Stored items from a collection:
* * * * * * * * *
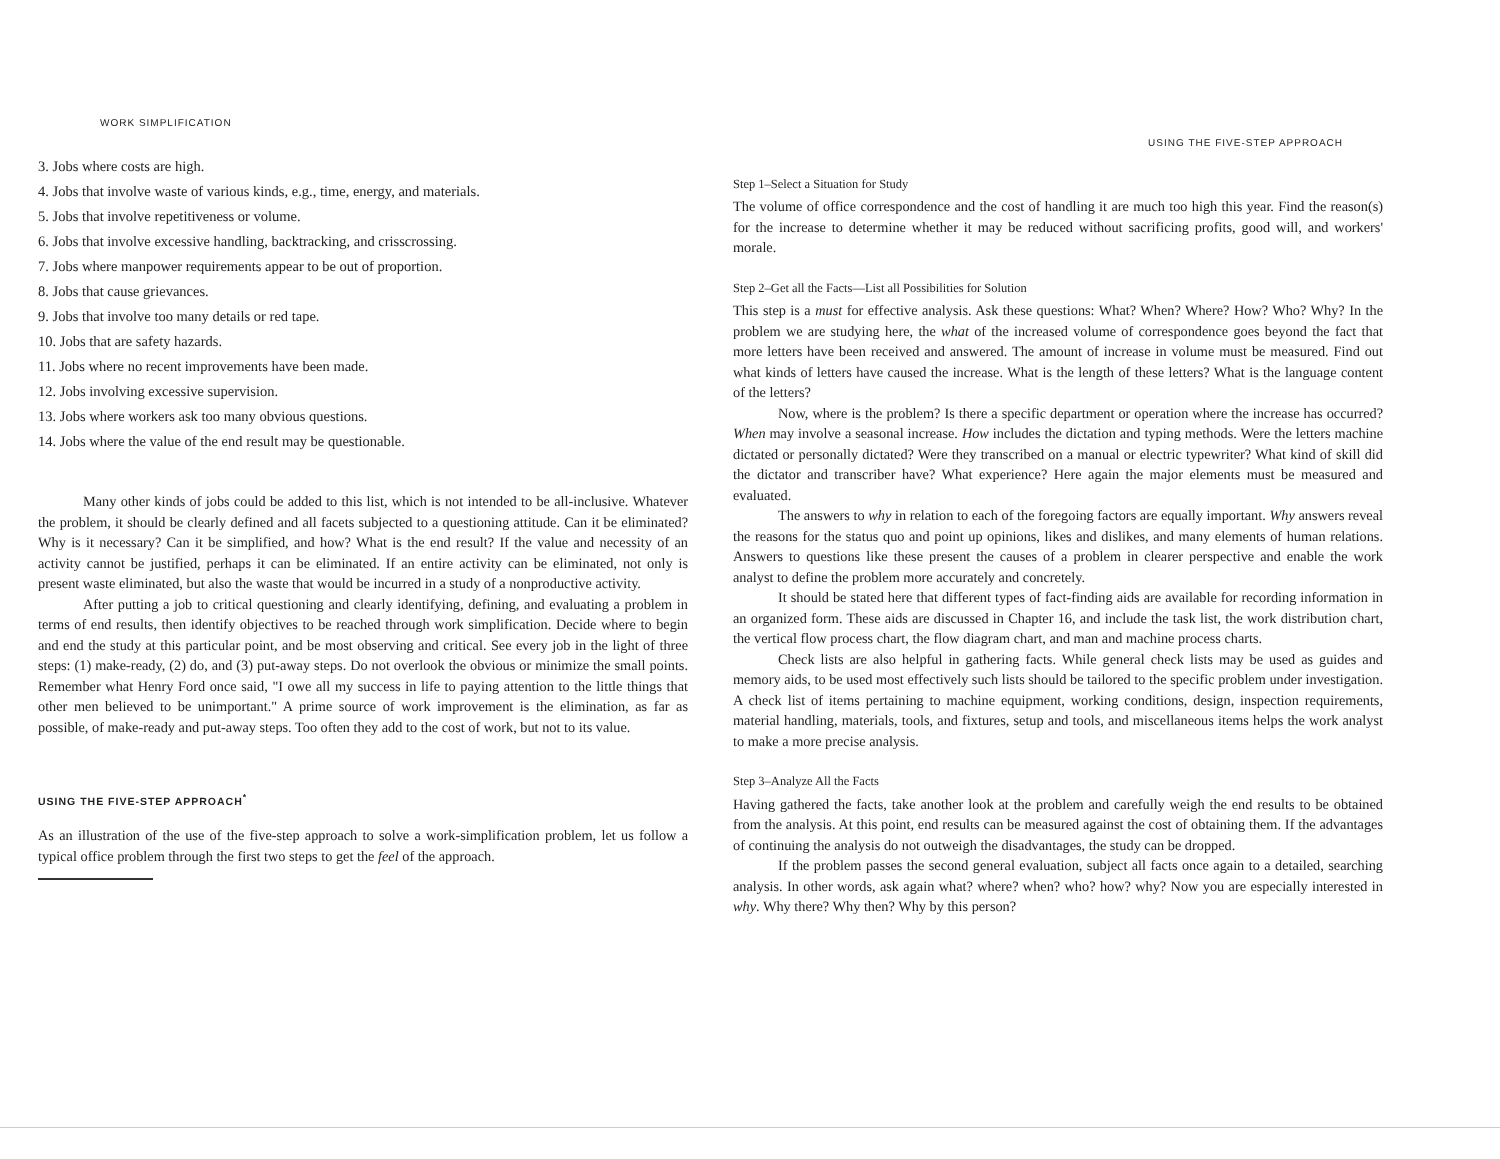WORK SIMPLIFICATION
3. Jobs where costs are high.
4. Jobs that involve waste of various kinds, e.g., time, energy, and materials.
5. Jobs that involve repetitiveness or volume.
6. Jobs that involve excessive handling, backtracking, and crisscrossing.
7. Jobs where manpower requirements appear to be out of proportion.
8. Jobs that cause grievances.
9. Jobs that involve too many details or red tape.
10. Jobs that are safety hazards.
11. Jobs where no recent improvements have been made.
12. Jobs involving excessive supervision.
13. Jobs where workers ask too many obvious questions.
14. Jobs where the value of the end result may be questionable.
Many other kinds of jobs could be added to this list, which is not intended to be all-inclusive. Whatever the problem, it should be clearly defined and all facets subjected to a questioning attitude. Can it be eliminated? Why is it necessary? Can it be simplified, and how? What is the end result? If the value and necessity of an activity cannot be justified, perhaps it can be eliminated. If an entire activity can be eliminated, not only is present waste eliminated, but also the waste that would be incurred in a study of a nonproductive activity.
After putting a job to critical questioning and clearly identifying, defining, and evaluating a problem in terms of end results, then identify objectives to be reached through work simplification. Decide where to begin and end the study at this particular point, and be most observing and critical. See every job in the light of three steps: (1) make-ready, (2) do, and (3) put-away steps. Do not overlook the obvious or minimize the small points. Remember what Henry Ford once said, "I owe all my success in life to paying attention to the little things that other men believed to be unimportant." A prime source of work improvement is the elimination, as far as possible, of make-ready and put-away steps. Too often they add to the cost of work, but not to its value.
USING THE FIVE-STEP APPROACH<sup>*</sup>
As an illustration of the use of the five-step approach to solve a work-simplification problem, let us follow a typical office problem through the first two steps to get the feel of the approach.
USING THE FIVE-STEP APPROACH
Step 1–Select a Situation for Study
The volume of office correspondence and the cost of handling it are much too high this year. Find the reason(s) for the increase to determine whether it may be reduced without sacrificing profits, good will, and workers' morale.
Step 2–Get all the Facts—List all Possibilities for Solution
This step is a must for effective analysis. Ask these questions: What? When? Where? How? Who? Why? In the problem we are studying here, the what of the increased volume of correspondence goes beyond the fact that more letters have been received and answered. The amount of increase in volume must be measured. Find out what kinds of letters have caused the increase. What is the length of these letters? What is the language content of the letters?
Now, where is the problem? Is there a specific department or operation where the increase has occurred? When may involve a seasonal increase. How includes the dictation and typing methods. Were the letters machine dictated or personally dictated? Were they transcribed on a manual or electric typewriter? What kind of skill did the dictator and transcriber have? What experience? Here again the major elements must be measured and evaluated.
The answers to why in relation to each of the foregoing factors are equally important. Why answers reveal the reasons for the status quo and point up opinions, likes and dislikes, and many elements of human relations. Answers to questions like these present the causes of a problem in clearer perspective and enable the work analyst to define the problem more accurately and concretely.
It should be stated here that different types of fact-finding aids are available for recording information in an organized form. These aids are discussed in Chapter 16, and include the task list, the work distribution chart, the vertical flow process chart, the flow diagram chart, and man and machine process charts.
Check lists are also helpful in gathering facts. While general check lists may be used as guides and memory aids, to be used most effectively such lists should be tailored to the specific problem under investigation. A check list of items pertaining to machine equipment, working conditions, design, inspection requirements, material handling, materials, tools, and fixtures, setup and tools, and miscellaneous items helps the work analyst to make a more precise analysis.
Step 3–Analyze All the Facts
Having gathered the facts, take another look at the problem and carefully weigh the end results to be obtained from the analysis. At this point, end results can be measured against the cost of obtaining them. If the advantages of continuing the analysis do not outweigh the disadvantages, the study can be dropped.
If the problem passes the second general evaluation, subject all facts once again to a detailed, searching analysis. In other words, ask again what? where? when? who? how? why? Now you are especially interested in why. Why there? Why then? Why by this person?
* * * * * * * * *
_Prompt_: Collect each line above holding the string "involve".

_Finished task_:
4. Jobs that involve waste of various kinds, e.g., time, energy, and materials.
5. Jobs that involve repetitiveness or volume.
6. Jobs that involve excessive handling, backtracking, and crisscrossing.
9. Jobs that involve too many details or red tape.
Now, where is the problem? Is there a specific department or operation where the increase has occurred? When may involve a seasonal increase. How includes the dictation and typing methods. Were the letters machine dictated or personally dictated? Were they transcribed on a manual or electric typewriter? What kind of skill did the dictator and transcriber have? What experience? Here again the major elements must be measured and evaluated.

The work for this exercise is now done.